Já era noite, para o espanto de todos. Olhamos ao redor. Prédios e mais prédios nos rodeavam. Era uma parte da cidade que eu ainda não conhecia, mas JP sabia bem onde estávamos.
---- Estamos em Copacabana.
---- Como você sabe? – disse Duda.
---- Está escrito ali – disse ele apontando para uma placa de sinalização. – Pensei que você fosse mais inteligente por ser filha de Atena – disse ele com um tom brincalhão, deixando Duda muito vermelha.
---- Vamos, temos que achar esse tal Il Magnífico – disse Bocs enquanto corria em direção a um guarda que vigiava um estacionamento ali perto.
---- O que quatro adolescentes fazem na rua a essa hora da noite? – disse ele meio constrangido.
---- Não somos daqui, nós nos perdemos de nossos pais, mas eles estão em um hotel chamado Il Magnífico – disse Duda chorando, quase convenceu a mim também.

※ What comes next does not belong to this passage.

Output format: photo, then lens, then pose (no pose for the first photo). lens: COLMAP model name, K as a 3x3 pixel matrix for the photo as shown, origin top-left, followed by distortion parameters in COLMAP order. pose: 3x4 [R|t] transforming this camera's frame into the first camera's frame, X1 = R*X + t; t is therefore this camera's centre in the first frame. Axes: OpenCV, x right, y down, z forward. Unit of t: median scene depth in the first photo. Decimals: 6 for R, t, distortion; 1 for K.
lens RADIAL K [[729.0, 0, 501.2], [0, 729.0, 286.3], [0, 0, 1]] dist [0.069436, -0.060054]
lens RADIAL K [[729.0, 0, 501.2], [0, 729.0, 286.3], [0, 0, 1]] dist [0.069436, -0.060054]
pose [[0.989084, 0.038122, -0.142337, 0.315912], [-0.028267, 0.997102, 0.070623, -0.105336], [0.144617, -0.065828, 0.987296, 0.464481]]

O guarda ficou espantado. Esse tal hotel deveria ser bem conhecido, mas decorar nomes de hotéis importantes da cidade nunca me pareceu tão importante. Ele nos estudou um pouco. Era muito estranho quatro adolescentes tão diferentes estarem com mochilas enormes (que nós “pegamos emprestados” de uma loja para esconder nossas armas) e no meio da noite. Mas o nosso amigo ali sabia que apenas os mais ricos do mundo se hospedavam no Il Magnífico.
---- Vocês devem seguir por essa rua por três quadras adiante, e virar à esquerda. Vocês vão encontrar um hotel enorme, que é o qual vocês estão procurando – disse ele apontando naquela direção, quando se virou nós já aviamos sumidos na escuridão da noite.

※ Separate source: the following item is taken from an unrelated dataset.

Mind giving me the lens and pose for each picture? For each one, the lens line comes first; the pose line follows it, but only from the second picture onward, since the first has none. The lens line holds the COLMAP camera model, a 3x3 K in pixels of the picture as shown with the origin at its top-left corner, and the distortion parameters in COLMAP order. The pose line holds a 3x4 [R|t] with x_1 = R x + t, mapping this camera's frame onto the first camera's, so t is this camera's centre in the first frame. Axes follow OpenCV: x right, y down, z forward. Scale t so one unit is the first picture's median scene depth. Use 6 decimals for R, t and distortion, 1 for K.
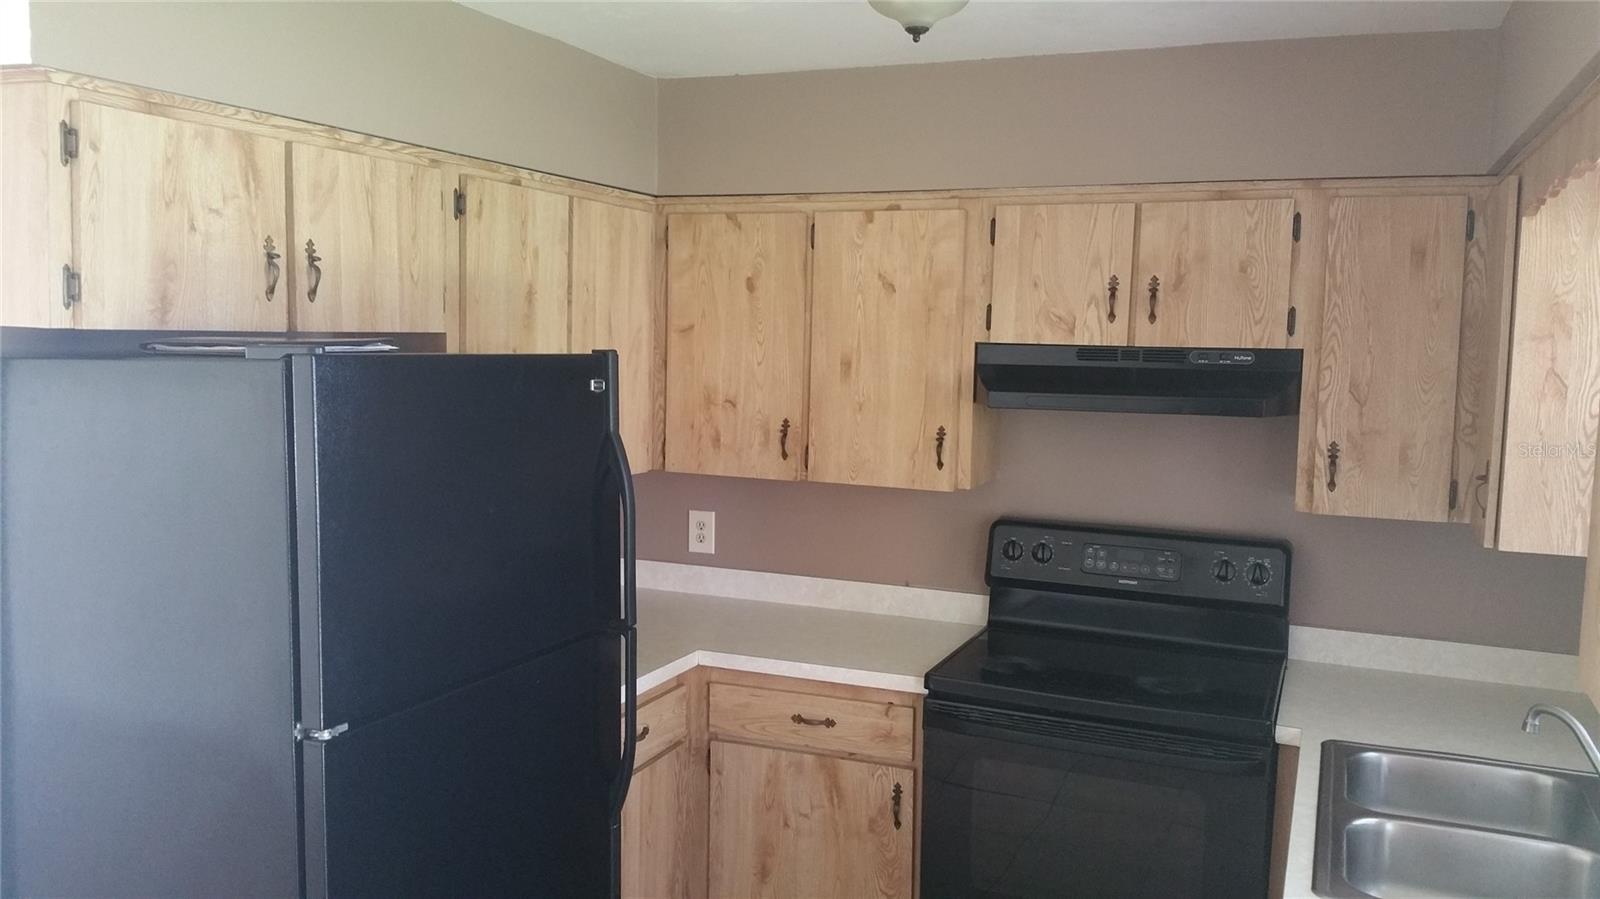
lens RADIAL K [[1310.5, 0, 809.8], [0, 1310.5, 439.7], [0, 0, 1]] dist [0.222091, -0.423218]
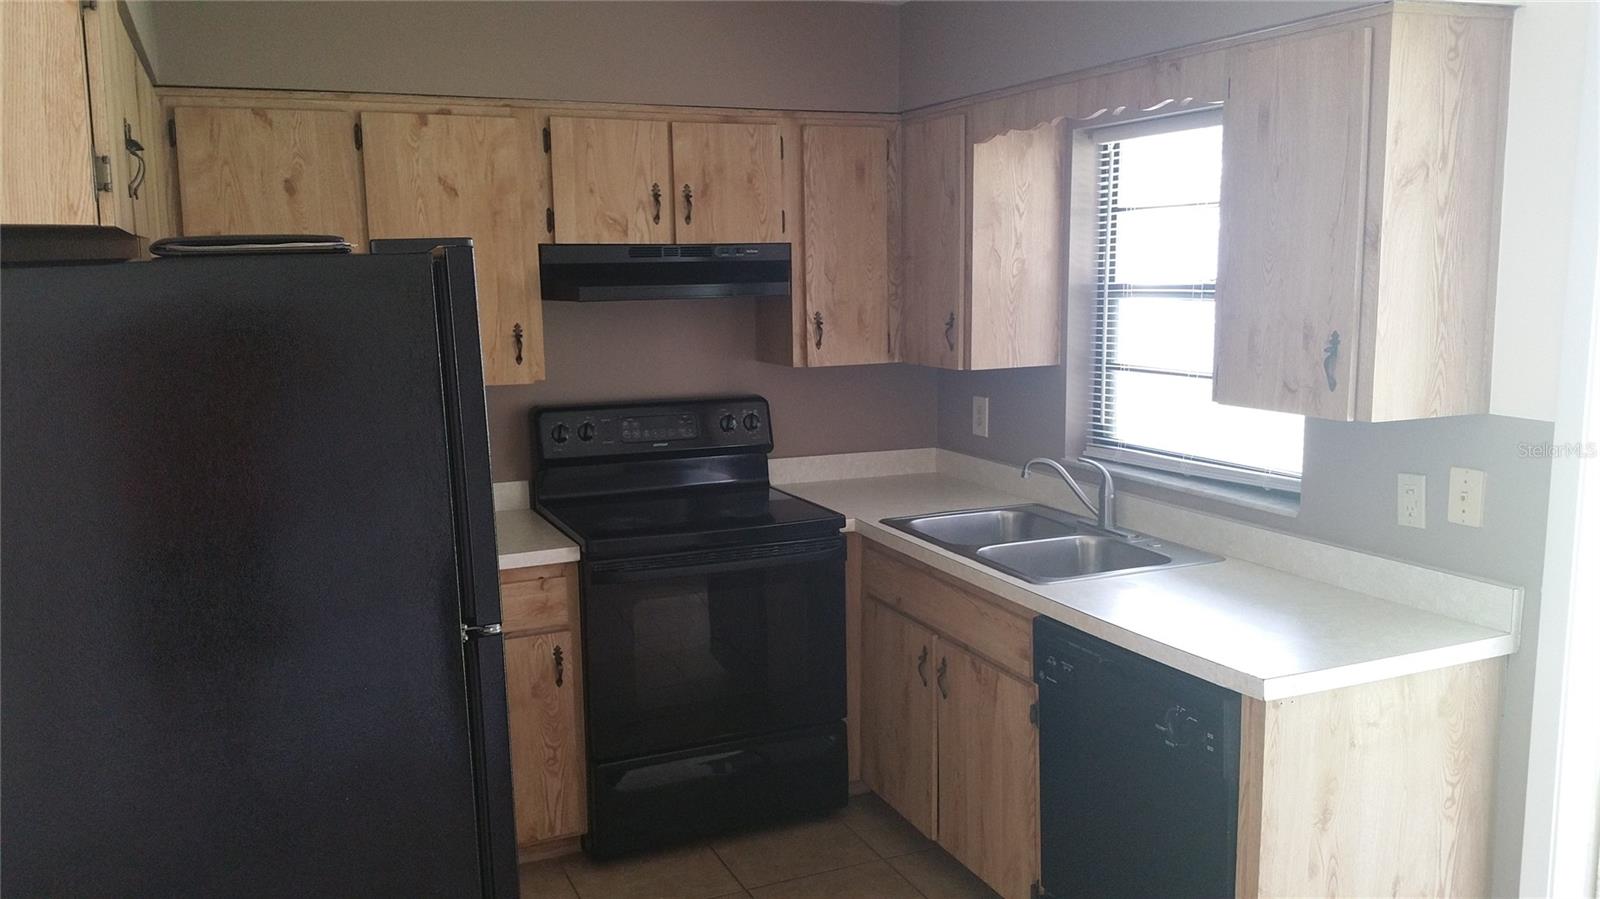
lens RADIAL K [[1310.5, 0, 809.8], [0, 1310.5, 439.7], [0, 0, 1]] dist [0.222091, -0.423218]
pose [[0.701906, -0.130622, 0.700190, -0.522734], [0.090353, 0.991428, 0.094378, 0.003236], [-0.706516, -0.002980, 0.707691, 0.070467]]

Fomos para o hotel por uma rua paralela. Nem precisamos aproximar para ter certeza e que era aquele. Era um prédio enorme, de no mínimo 50 andares. Toda a estrutura era iluminada por grandes refletores. Sua fachada era cheia de detalhes. Coqueiros faziam uma espécie de recepção junto com os táxis de luxo na entrada, um pouco mais ao fundo havia uma fonte de água. Lá no alto havia um grande letreiro onde estava escrito: Il Magnífico. Certamente havíamos chegado ao nosso primeiro destino.